Bullock looked him up and down until his sharp glances settled on the professor’s stovepipe hat and funereal attire. “Maybe Skye’s not for you, suh. He chooses his clients carefully. Out here, fools might get him scalped. I don’t think you’re the sort that’d fill the bill.”
“He turns down clients, Bullock?”
“Most of them. It’s not just his life at risk; it’s the lives of his wives, Victoria of the Crows, and Mary of the Shoshones—and now they’ve a new son tucked into Mary’s cradleboard. Frankly, suh, your arrivel here at this late date speaks against you.”
“I was unavoidably detained.”
“Where do you wish to go?”
“Santa Fe. The captain says it’s too late to assault the Sierras; I want to be taken to the southern route to the California gold fields.”
“And who are you, suh? What is your party?”

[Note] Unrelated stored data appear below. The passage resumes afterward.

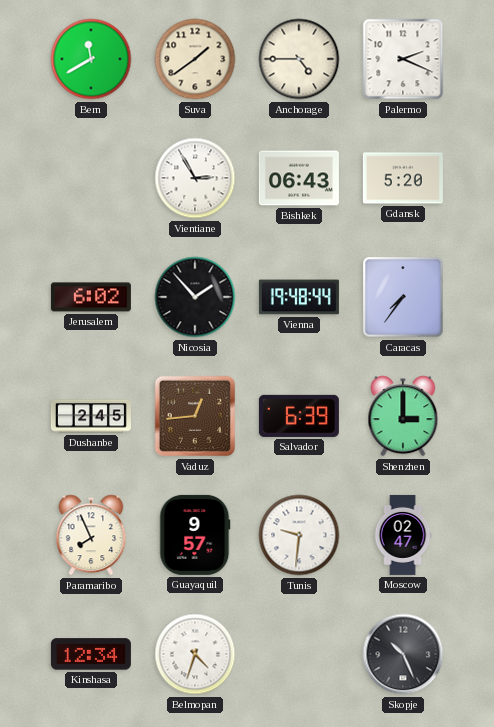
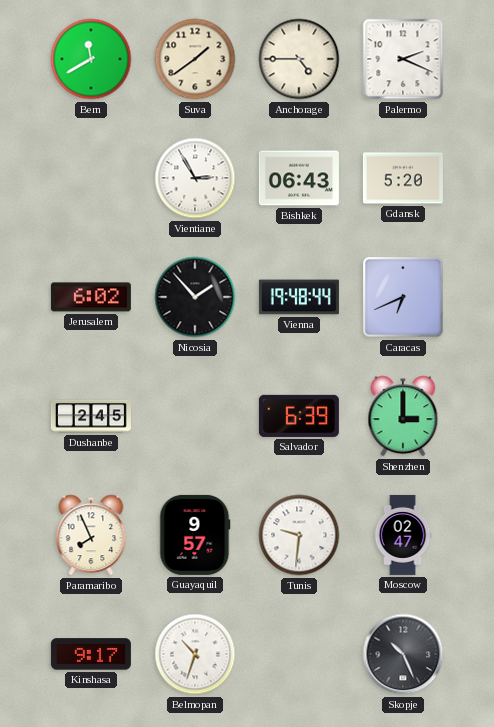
Caracas: 7:36 -> 6:41
Vaduz: 12:44 -> none
Kinshasa: 12:34 -> 9:17
Belmopan: 4:33 -> 10:33
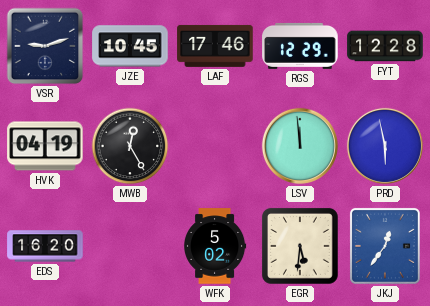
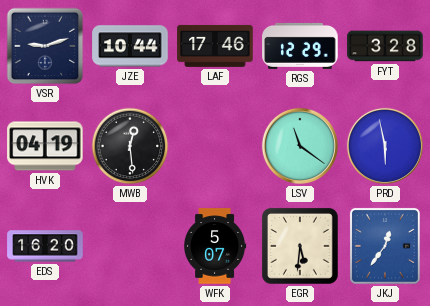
JZE: 10:45 -> 10:44
FYT: 12:28 -> 3:28
MWB: 12:25 -> 12:29
LSV: 11:59 -> 11:21
WFK: 5:02 -> 5:07
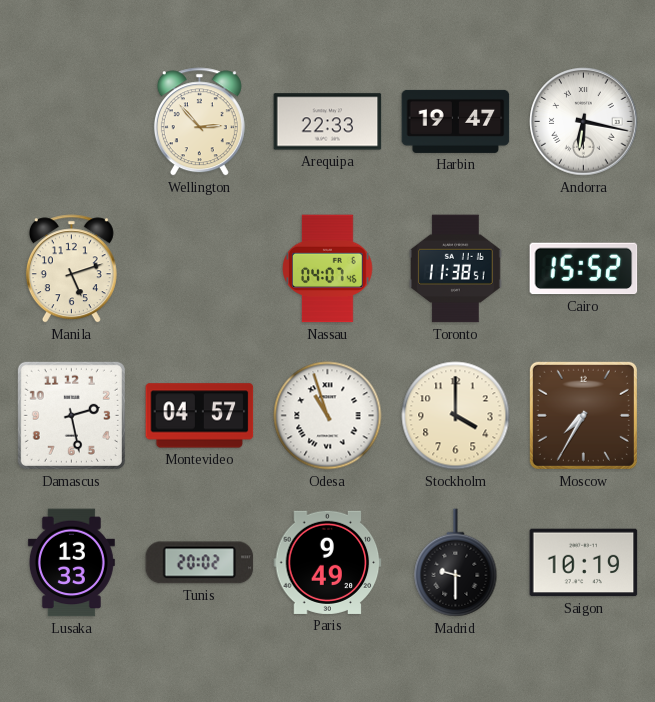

“I’m a doctor of natural science, Heidelberg, of course, and I purvey remedies for those who suffer. The Peachtree remedies are based on years of study of—”
“A medicine man.”
“A vulgar term, sir. I am a man with a sacred mission. I’ve discovered the means to cure many diseases and relieve the pain and suffering of all of them. I employ the most modern formulae to be found in Europe as well as ancient Potawatomi remedies, herbs and roots and spiritual disciplines unknown to white men. I’m as different from a common medicine huckster as a hawk is from a dove.”

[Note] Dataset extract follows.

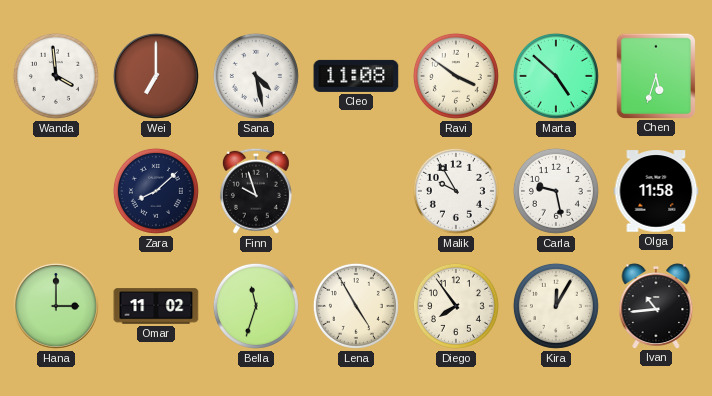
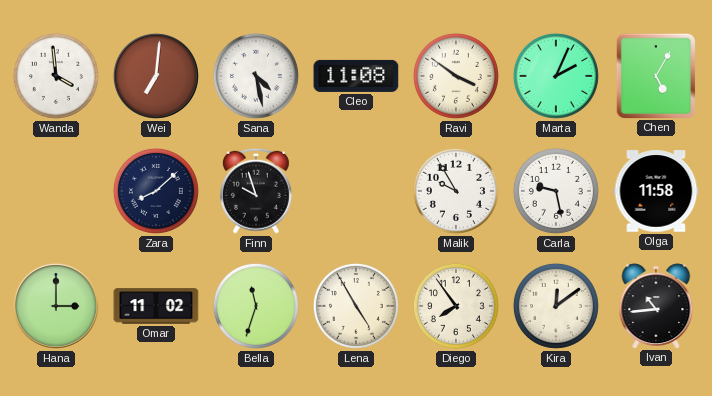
Wei: 7:00 -> 7:01
Marta: 4:52 -> 2:04
Chen: 5:33 -> 5:05
Kira: 12:05 -> 12:09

“That’s entertaining. What’s your party, suh?”
“Two wagons drawn by Missouri mules; five persons, one of them female, another elderly. They are gifted musicians. They do a little fandango to draw citizens to our wagon, so that I may bring my blessings to them. Of course they also tend the mules and drive the wagons.”
“A medicine show. Out to mine the miners.”
“A vulgar expression, sir. We bring blossoming health and scientific comfort and release from torment to the toilers in the gold fields. We bring entertainment, succor, and enlightenment, which is worth more than all the gold in the world.”
“Hucksters,” muttered Colonel Bullock. “Well, suh, much as I’d like to recommend your sterling entourage to Skye, I don’t think you’d be a suitable party. He lacked a client this year, but I just don’t think—”
“I pay well. The laborer is worthy of the hire.”
“Well that’s a novelty. No—”
“Colonel Bullock, you’ve interviewed me; I’d like to interview him. I don’t want to employ some worthless border brigand. I have valuable properties to protect. I’ve made a considerable investment; I even have a portable laboratory with which to decoct new elixirs. No sir, I wouldn’t want to entrust our lives and fortunes to some wastrel who couldn’t survive in civilization, some fool who’d get us shot by the savages—”
Bullock was laughing politely. It puzzled Peachtree. “You wouldn’t know of Barnaby Skye, suh. Few people from the East do. But in this country, the name excites attention. Skye is a former mountain man, as wily as any who walked the wilderness. For years, since the beaver trade died, he’s been a guide. He was guiding from this fort when it was a fur post and people were flooding out to Oregon. Let me tell you, he always gets through. He’s known among all the northern tribes. They say he has big medicine—power. His horse, his wives, why, suh—”
“Let me interview him. Then I’ll decide.”
Colonel Bullock peered out the grimy window into the bright August heat. “Very well, Peachtree. I’ll send for him. He can decide and you can decide. Bring your whole entourage here in a couple of hours. Everyone. Suh, if he spots one bad apple he’ll turn you down.”
“Is there another guide here?”
“You could hire any of a dozen border men, suh, and perhaps make it. But there’s only one Skye.”
“There’s only one of me, too,” said Hyacinth Zephyr Peachtree.